Often referred to as the ‘godfather of lowlife literature’, Henry Charles Bukowski was certainly familiar with the grittier side of life. The writer was born Heinrich Karl Bukowski on August 16, 1920 in Andernach, Germany to a US army sergeant serving in Germany just after the First World War, and a German girl with whom he had been having an affair.

In Germany Bukowski’s father became a building contractor; however as the country paid heavy reparations following the war, the economy became stagnant and the family could no longer make a living. Thus, in 1923 the Bukowski family sailed back to America. Upon their return, the name Heinrich Karl Bukowski (then pronounced boo-koff-skee) was Anglicised and changed to Henry Charles Bukowski (now pronounced boo-kow-ski) in order to help young Henry integrate.

Throughout the 1930’s Bukowski’s father was often unemployed and the family struggled to make ends meet. As a youth he endured constant ridicule for his German accent and hand-me-down clothing. All of these factors contributed to his development of an aggressive depression, which would later become a cornerstone of his writing. In 1944 upon his arrest for suspicion of draft evasion, Bukowski was subject to a mandatory military physical, which included a psychological test. He failed this and was excused from military service, thus avoiding combat during World War II.

Between the ages of 24 and 26 Bukowski enjoyed a somewhat fortuitous period of his career. His short story, Aftermath of a Lengthy Rejection Slip, was published in Story magazine, followed by 20 Tanks from Kasseldown, which was published in a collection by the Black Sun Press. However, after this limited success, Bukowski failed to break into the literary scene and gave up writing for almost a decade. During this time he roamed America, and took jobs in places like a pickle factory and the US postal service.

It wasn’t until 1955 that Bukowski started writing again. Following treatment for a near fatal bleeding ulcer, he was inspired to compose poetry. By 1960 he had resumed work in the post office and began to send off his writing once again. By 1963 a collection of poetry entitled It Catches My Heart in Its Hands was published, followed by Crucifix in a Deathhand in 1965 by Loujon Press Imprint.

By the start of 1967 Bukowski had begun to write the column ‘Notes of a Dirty Old Man’ for the underground Los Angeles newspaper Open City. When the paper was shut down, the column was taken up by both the Los Angeles Free Press and the NOLA Express in New Orleans. The writer was starting to make inroads in his career but, at this time, was still relatively unknown. His various submissions and newspaper columns had managed to catch the attention of the independent publisher Black Sparrow Press, and in 1969 he quit his work at the post office to become a full-time writer. He said of the decision at the time: ‘I have one of two choices – stay in the post office and go crazy … or stay out here and play at writer and starve. I have decided to starve.’ Because of the support of Black Sparrow Press Bukowski went on to publish almost all of his major works through them. He was such an avid proponent of the independent press that he continued to submit his work to various small publishers throughout his career.
In 1971 his first novel, Post Office, was published. The book follows the life of Henry Chinaski who works a menial job to support a lifestyle he hates. Chinaski indulges in women and alcohol, and adopts an extremely cynical outlook on life in order to distract himself from all that he loathes. The writer would pen a total of five more novels, before his death from Leukemia in 1994.
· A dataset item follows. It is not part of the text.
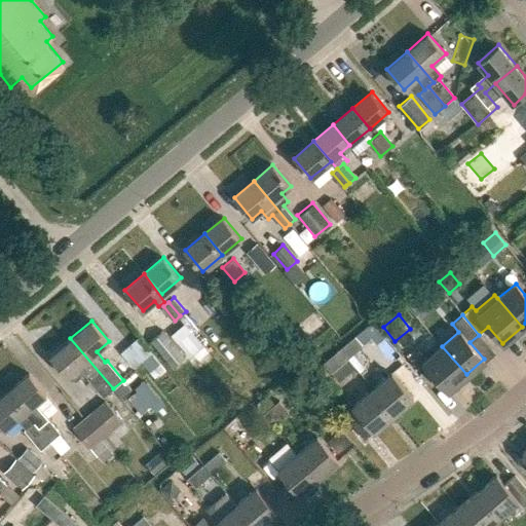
[(162,330),(150,341),(172,367),(184,355),(162,330)]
Bukowski’s depictions of the downtrodden, often violent, working class America that was so familiar to him from his own experience, made his work shockingly obscene yet touchingly candid and accessible. Through his ability for riotous story telling and use of mostly autobiographical characters to depict the perennial loser and the alcoholic, suffering from alienation and times of hardship, Bukowski made his name as the ‘godfather of lowlife literature’.